Jérémy Lorca vient d’ailleurs d’en faire un mini sketch hilarant sur Instagram. Il remet tout particulièrement en cause l’intérêt de cette question des trois défauts et y apostrophe les RH en leur demandant si on leur a, un jour, fait la réponse suivante : « Bah, écoutez, moi je me drogue tous les week-ends ; du coup le lundi et le mardi, je suis un peu en descente donc je ne suis pas très efficace. » [2]

Comme on peut le voir, ce genre de question insipide engendre généralement des réponses tout aussi insipides. A ces réponses formatées et attendues, s’ajoute également la problématique de réponses peut-être honnêtes et sincères mais dont on ne sait pas trop bien quoi en faire de manière concrète. 

Je m’explique : par exemple, que faire de la réponse d'une personne vous révélant qu'elle est mauvaise en prise de parole en public alors qu'elle est candidate à un poste de mécanicien ou de comptable ? Vous voilà bien avancé...

Difficile de tirer une conclusion utile et pertinente d’une question aussi large et vague ne ciblant pas précisément les critères du poste à pourvoir.

Ces réponses formatées découlant du « biais de désirabilité sociale » sont bien connues et depuis fort longtemps par les chercheurs en recherche sociale et scientifique. Ils ont ainsi recours à des techniques spécifiques pour atténuer l’impact de ce biais telles que l'anonymat des réponses, l'utilisation de questions indirectes pour obtenir des réponses plus honnêtes ou bien encore l’observation directe des participants. 

Si l’anonymat n’est pas une solution viable en recrutement, l’utilisation de questions indirectes - ou en tout cas moins directes que «  quelles sont vos qualités, quels sont vos défauts ? » - et centrées sur les compétences indispensables à la réussite d’un poste me semble une piste à privilégier - coucou entretien structuré 👋- tout comme la mise en situation réelle.

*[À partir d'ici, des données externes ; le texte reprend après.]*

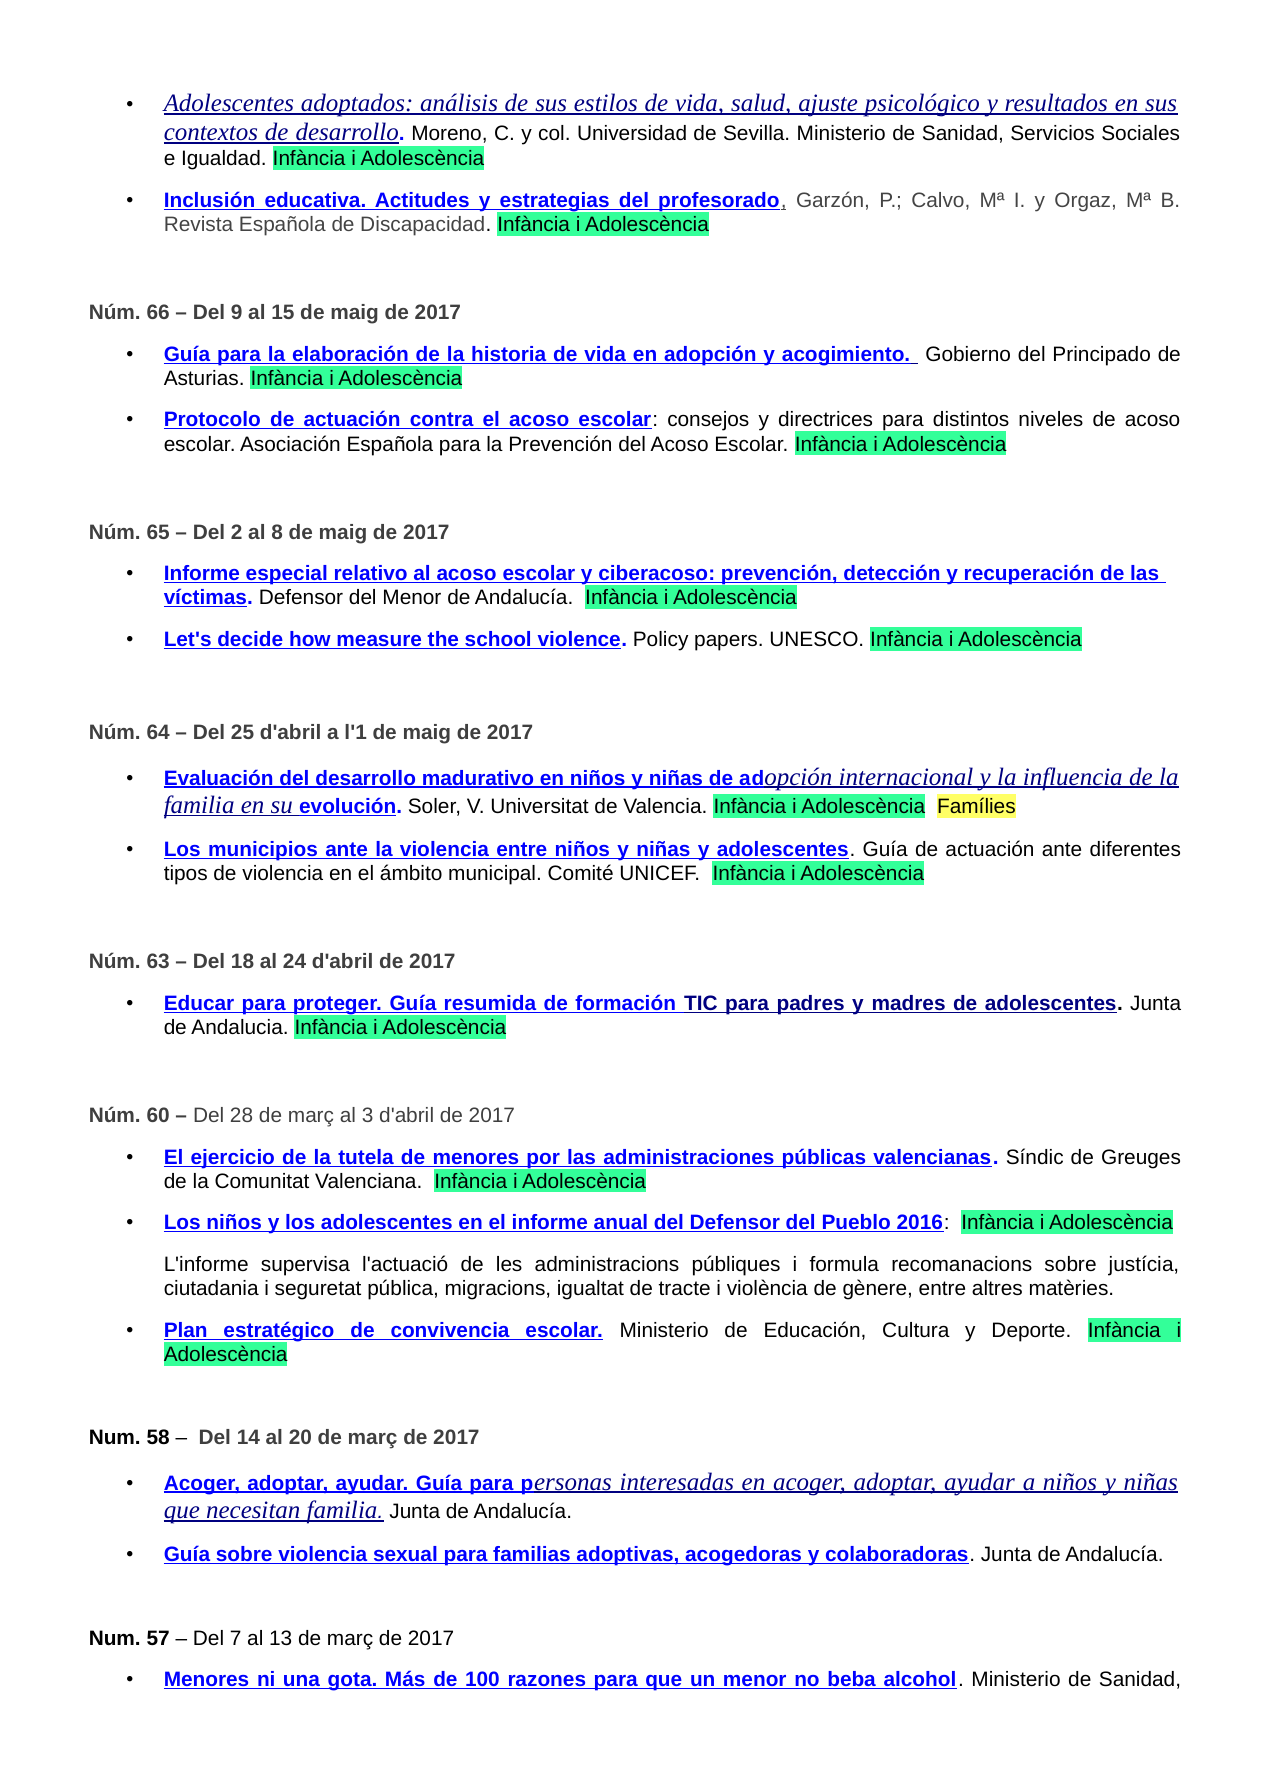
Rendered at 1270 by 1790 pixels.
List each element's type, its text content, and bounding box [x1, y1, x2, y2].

list Informe especial relativo al acoso escolar y ciberacoso: prevención, detección y recuperación de las víctimas. Defensor del Menor de Andalucía. Infància i Adolescència [126, 561, 1181, 609]
list El ejercicio de la tutela de menores por las administraciones públicas valencianas. Síndic de Greuges de la Comunitat Valenciana. Infància i Adolescència [126, 1144, 1181, 1192]
text Núm. 65 – Del 2 al 8 de maig de 2017 [88, 519, 1181, 543]
text Núm. 60 – Del 28 de març al 3 d'abril de 2017 [88, 1103, 1181, 1127]
text L'informe supervisa l'actuació de les administracions públiques i formula recomanacions sobre justícia, ciutadania i seguretat pública, migracions, igualtat de tracte i violència de gènere, entre altres matèries. [163, 1252, 1181, 1300]
text Num. 57 – Del 7 al 13 de març de 2017 [88, 1625, 1181, 1649]
list Los niños y los adolescentes en el informe anual del Defensor del Pueblo 2016: Infància i Adolescència [126, 1210, 1181, 1234]
text Núm. 66 – Del 9 al 15 de maig de 2017 [88, 300, 1181, 324]
list Guía sobre violencia sexual para familias adoptivas, acogedoras y colaboradoras. Junta de Andalucía. [126, 1542, 1181, 1566]
list Let's decide how measure the school violence. Policy papers. UNESCO. Infància i Adolescència [126, 627, 1181, 651]
text Núm. 63 – Del 18 al 24 d'abril de 2017 [88, 949, 1181, 973]
list Acoger, adoptar, ayudar. Guía para personas interesadas en acoger, adoptar, ayudar a niños y niñas que necesitan familia. Junta de Andalucía. [126, 1467, 1181, 1524]
text Núm. 64 – Del 25 d'abril a l'1 de maig de 2017 [88, 720, 1181, 744]
list Evaluación del desarrollo madurativo en niños y niñas de adopción internacional y la influencia de la familia en su evolución. Soler, V. Universitat de Valencia. Infància i Adolescència Famílies [126, 762, 1181, 819]
list Protocolo de actuación contra el acoso escolar: consejos y directrices para distintos niveles de acoso escolar. Asociación Española para la Prevención del Acoso Escolar. Infància i Adolescència [126, 407, 1181, 455]
list Los municipios ante la violencia entre niños y niñas y adolescentes. Guía de actuación ante diferentes tipos de violencia en el ámbito municipal. Comité UNICEF. Infància i Adolescència [126, 837, 1181, 885]
text Num. 58 – Del 14 al 20 de març de 2017 [88, 1425, 1181, 1449]
list Menores ni una gota. Más de 100 razones para que un menor no beba alcohol. Ministerio de Sanidad, [126, 1667, 1181, 1691]
list Adolescentes adoptados: análisis de sus estilos de vida, salud, ajuste psicológico y resultados en sus contextos de desarrollo. Moreno, C. y col. Universidad de Sevilla. Ministerio de Sanidad, Servicios Sociales e Igualdad. Infància i Adolescència [126, 88, 1181, 170]
list Plan estratégico de convivencia escolar. Ministerio de Educación, Cultura y Deporte. Infància i Adolescència [126, 1318, 1181, 1366]
list Educar para proteger. Guía resumida de formación TIC para padres y madres de adolescentes. Junta de Andalucia. Infància i Adolescència [126, 991, 1181, 1039]
list Inclusión educativa. Actitudes y estrategias del profesorado, Garzón, P.; Calvo, Mª I. y Orgaz, Mª B. Revista Española de Discapacidad. Infància i Adolescència [126, 188, 1181, 236]
list Guía para la elaboración de la historia de vida en adopción y acogimiento. Gobierno del Principado de Asturias. Infància i Adolescència [126, 342, 1181, 389]
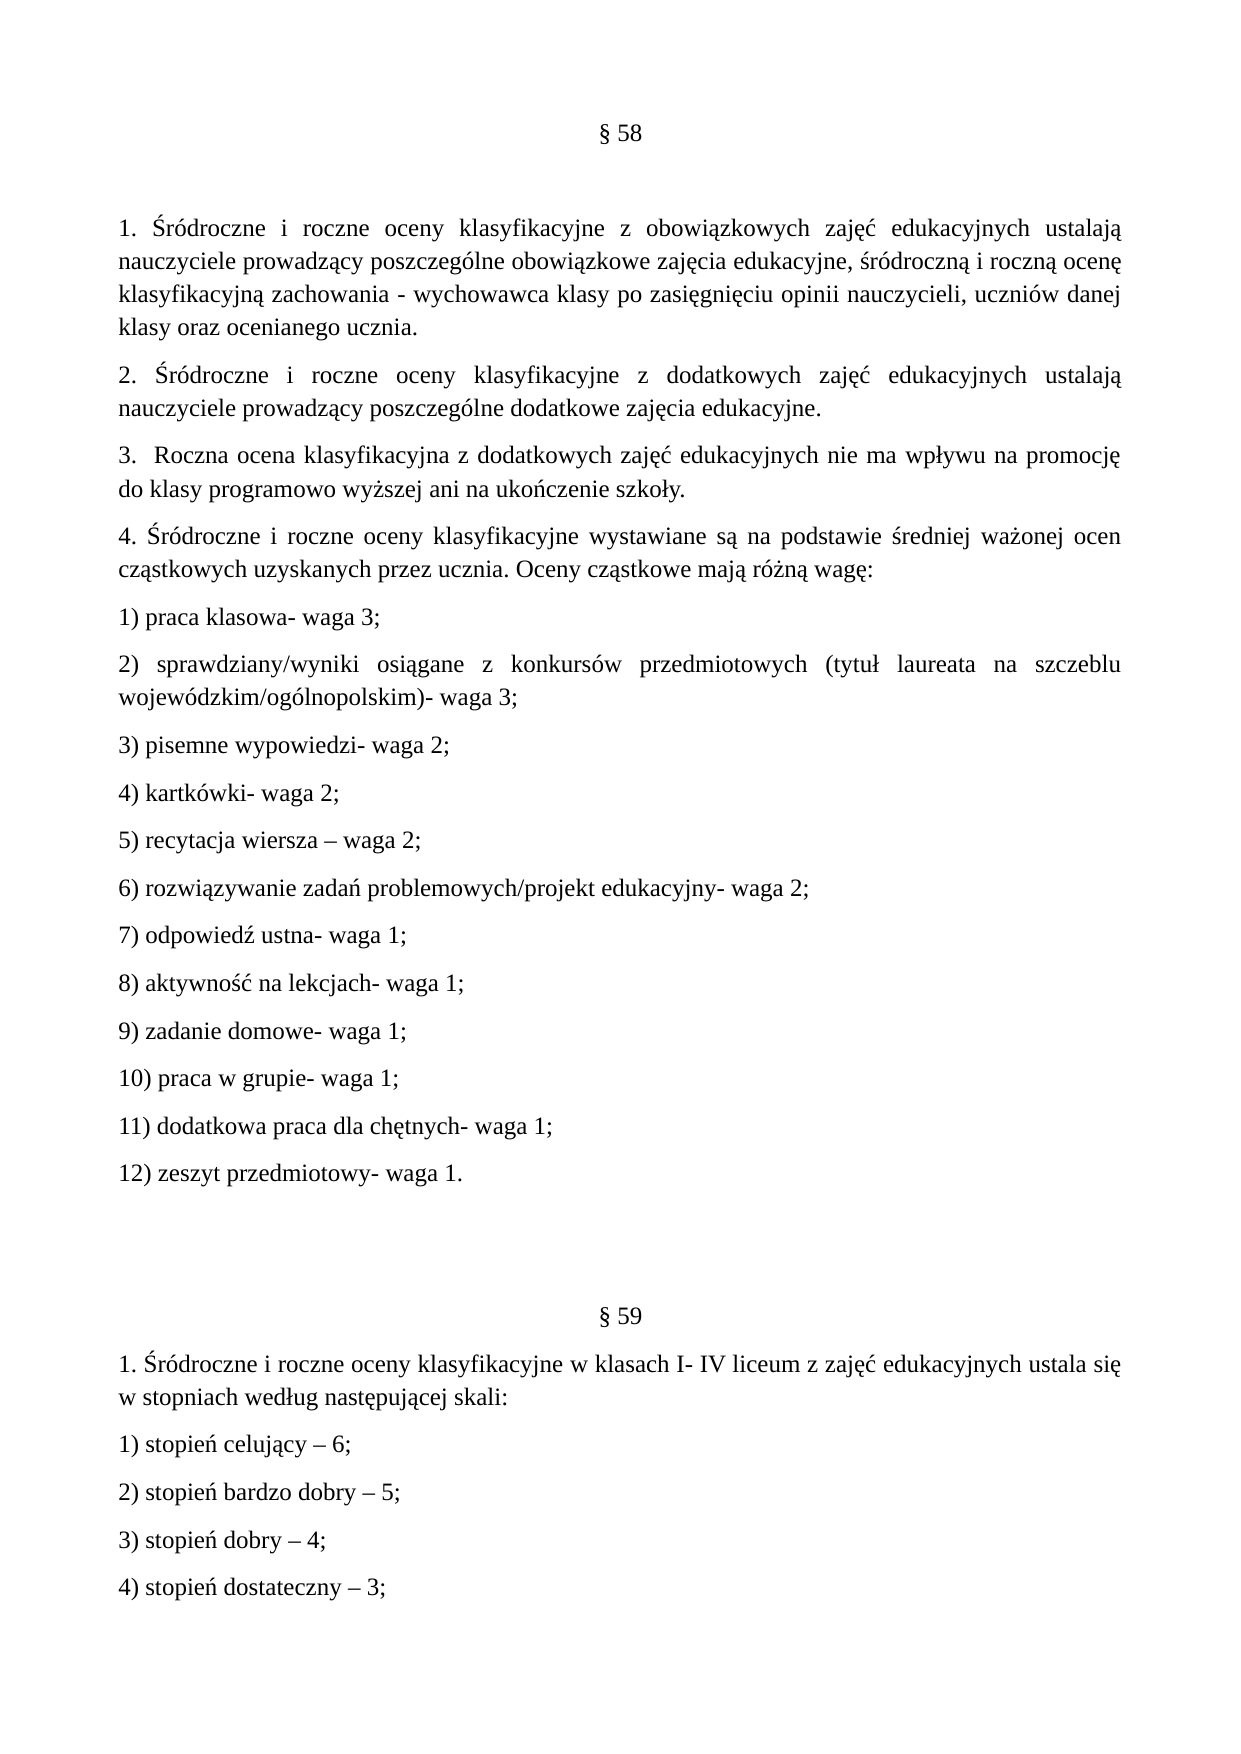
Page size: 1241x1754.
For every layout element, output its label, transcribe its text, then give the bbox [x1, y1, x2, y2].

text 1) stopień celujący – 6; [118, 1429, 1122, 1458]
text 3. Roczna ocena klasyfikacyjna z dodatkowych zajęć edukacyjnych nie ma wpływu na promocję do klasy programowo wyższej ani na ukończenie szkoły. [118, 441, 1122, 502]
text 3) pisemne wypowiedzi- waga 2; [118, 730, 1122, 759]
text 4) stopień dostateczny – 3; [118, 1572, 1122, 1601]
text 8) aktywność na lekcjach- waga 1; [118, 968, 1122, 997]
text § 59 [118, 1301, 1122, 1330]
text 2. Śródroczne i roczne oceny klasyfikacyjne z dodatkowych zajęć edukacyjnych ustalają nauczyciele prowadzący poszczególne dodatkowe zajęcia edukacyjne. [118, 360, 1122, 422]
text § 58 [118, 118, 1122, 147]
text 1) praca klasowa- waga 3; [118, 602, 1122, 631]
text 6) rozwiązywanie zadań problemowych/projekt edukacyjny- waga 2; [118, 873, 1122, 902]
text 1. Śródroczne i roczne oceny klasyfikacyjne z obowiązkowych zajęć edukacyjnych ustalają nauczyciele prowadzący poszczególne obowiązkowe zajęcia edukacyjne, śródroczną i roczną ocenę klasyfikacyjną zachowania - wychowawca klasy po zasięgnięciu opinii nauczycieli, uczniów danej klasy oraz ocenianego ucznia. [118, 213, 1122, 341]
text 4. Śródroczne i roczne oceny klasyfikacyjne wystawiane są na podstawie średniej ważonej ocen cząstkowych uzyskanych przez ucznia. Oceny cząstkowe mają różną wagę: [118, 521, 1122, 583]
text 1. Śródroczne i roczne oceny klasyfikacyjne w klasach I- IV liceum z zajęć edukacyjnych ustala się w stopniach według następującej skali: [118, 1349, 1122, 1411]
text 2) sprawdziany/wyniki osiągane z konkursów przedmiotowych (tytuł laureata na szczeblu wojewódzkim/ogólnopolskim)- waga 3; [118, 649, 1122, 711]
text 7) odpowiedź ustna- waga 1; [118, 921, 1122, 949]
text 9) zadanie domowe- waga 1; [118, 1016, 1122, 1044]
text 4) kartkówki- waga 2; [118, 778, 1122, 806]
text 2) stopień bardzo dobry – 5; [118, 1477, 1122, 1506]
text 10) praca w grupie- waga 1; [118, 1063, 1122, 1092]
text 3) stopień dobry – 4; [118, 1525, 1122, 1553]
text 12) zeszyt przedmiotowy- waga 1. [118, 1158, 1122, 1187]
text 5) recytacja wiersza – waga 2; [118, 825, 1122, 854]
text 11) dodatkowa praca dla chętnych- waga 1; [118, 1111, 1122, 1140]
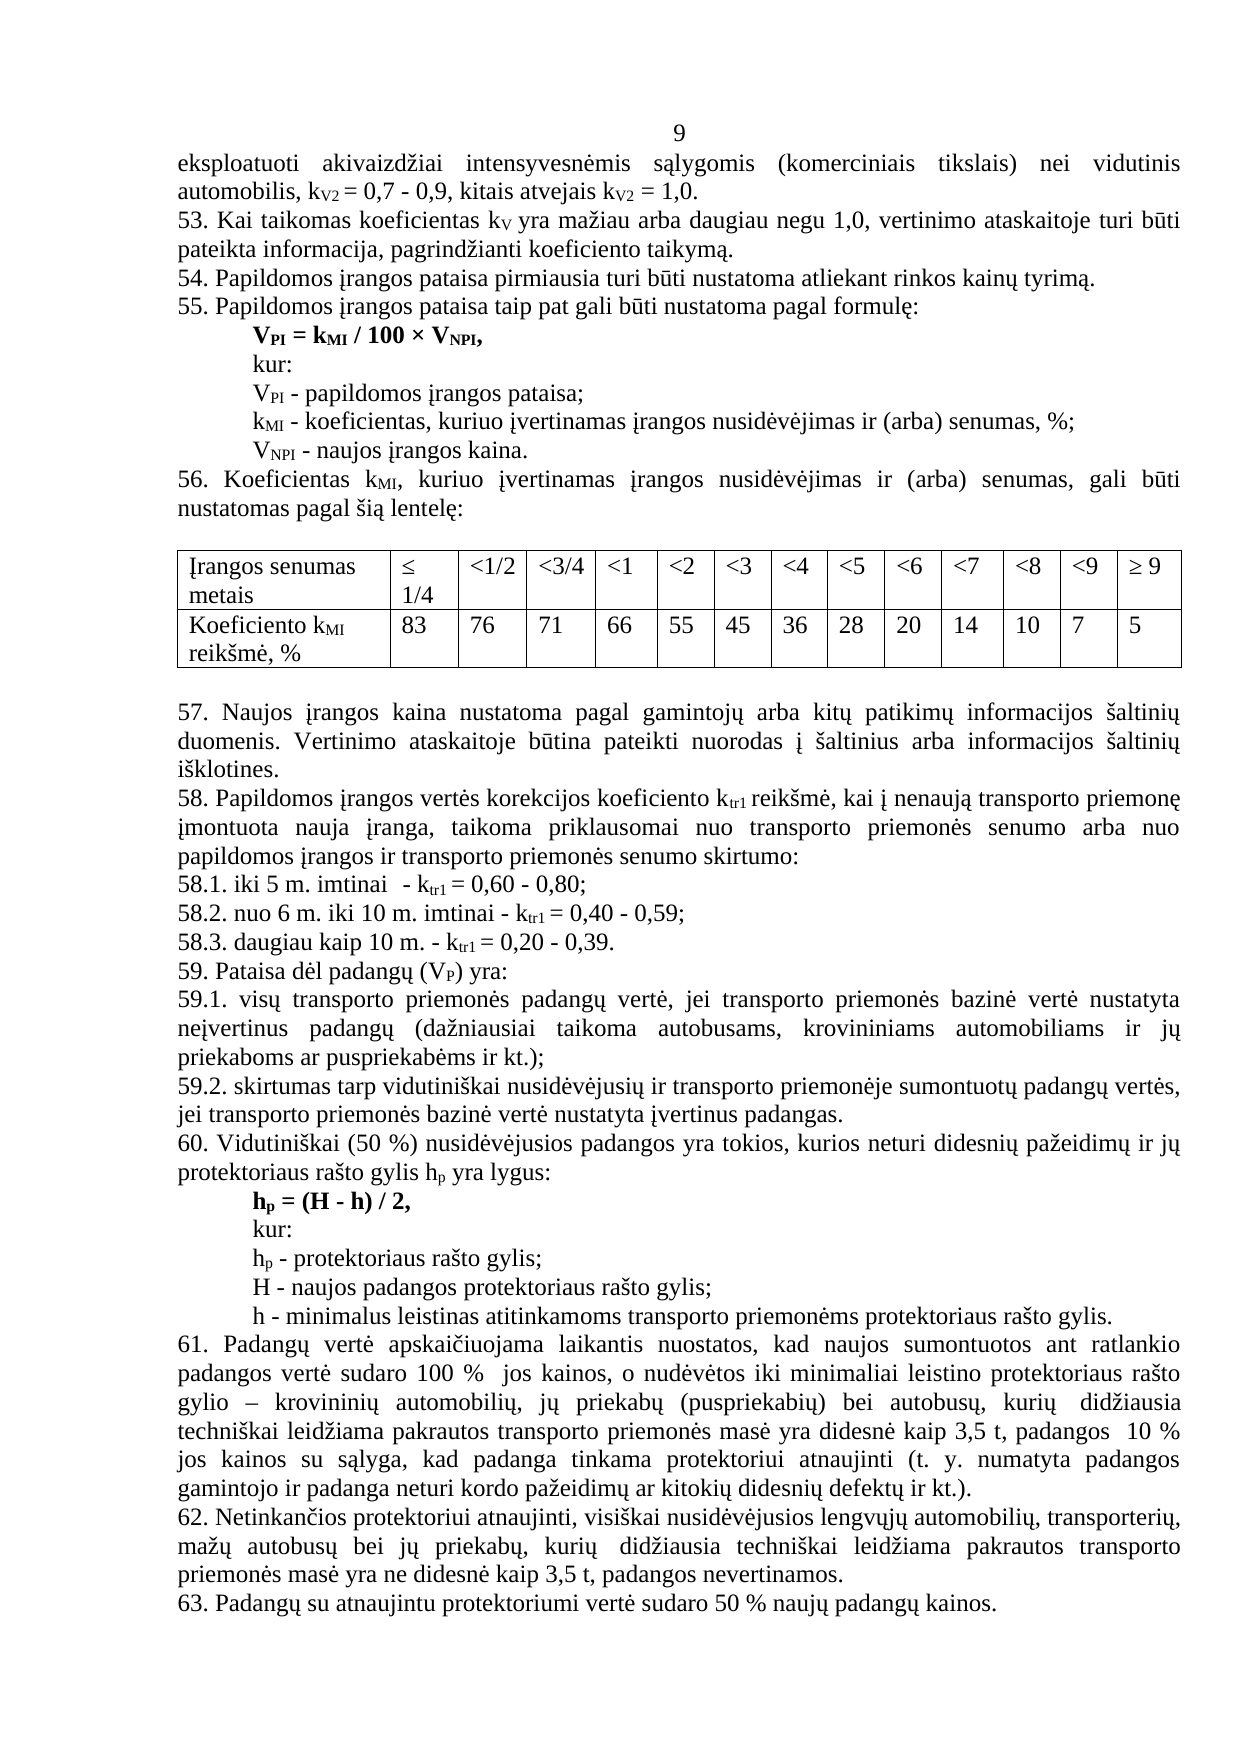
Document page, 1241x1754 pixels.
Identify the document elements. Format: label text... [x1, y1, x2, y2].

text 58.1. iki 5 m. imtinai - ktr1 = 0,60 - 0,80; [177, 869, 1181, 898]
text VPI = kMI / 100 × VNPI, [177, 320, 1181, 349]
text VPI - papildomos įrangos pataisa; [177, 378, 1181, 406]
text 58. Papildomos įrangos vertės korekcijos koeficiento ktr1 reikšmė, kai į nenaują transporto priemonę įmontuota nauja įranga, taikoma priklausomai nuo transporto priemonės senumo arba nuo papildomos įrangos ir transporto priemonės senumo skirtumo: [177, 783, 1181, 869]
text H - naujos padangos protektoriaus rašto gylis; [177, 1272, 1181, 1301]
table_header <4 [772, 551, 827, 609]
text 56. Koeficientas kMI, kuriuo įvertinamas įrangos nusidėvėjimas ir (arba) senumas, gali būti nustatomas pagal šią lentelę: [177, 464, 1181, 521]
text h - minimalus leistinas atitinkamoms transporto priemonėms protektoriaus rašto gylis. [177, 1301, 1181, 1329]
table_cell 36 [772, 610, 827, 667]
text kMI - koeficientas, kuriuo įvertinamas įrangos nusidėvėjimas ir (arba) senumas, %; [177, 406, 1181, 435]
text 58.2. nuo 6 m. iki 10 m. imtinai - ktr1 = 0,40 - 0,59; [177, 898, 1181, 927]
table_cell 5 [1118, 610, 1181, 667]
table_cell 76 [459, 610, 526, 667]
text 55. Papildomos įrangos pataisa taip pat gali būti nustatoma pagal formulę: [177, 291, 1181, 320]
text 63. Padangų su atnaujintu protektoriumi vertė sudaro 50 % naujų padangų kainos. [177, 1588, 1181, 1617]
table_cell 83 [391, 610, 458, 667]
text kur: [177, 1214, 1181, 1243]
text 58.3. daugiau kaip 10 m. - ktr1 = 0,20 - 0,39. [177, 927, 1181, 956]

🤔 Impossibilité à évaluer la capacité réelle d’un candidat à s’analyser !

Dernier argument avancé par les défenseurs de la question des qualités et des défauts et par les tenants de la seconde école, on pose cette question plus pour étudier et évaluer la manière de réagir et de répondre des candidats que pour les réponses en elles-mêmes. 

Ce serait la réaction qui serait intéressante à étudier, à scruter et à analyser. Elle permettrait d’évaluer la capacité d’un candidat à prendre du recul sur ses pratiques, à se remettre en question, à être lucide sur ses propres forces mais également ses faiblesses, à faire preuve d’humilité en exprimant et avouant aussi bien ses qualités que ses défauts à un recruteur.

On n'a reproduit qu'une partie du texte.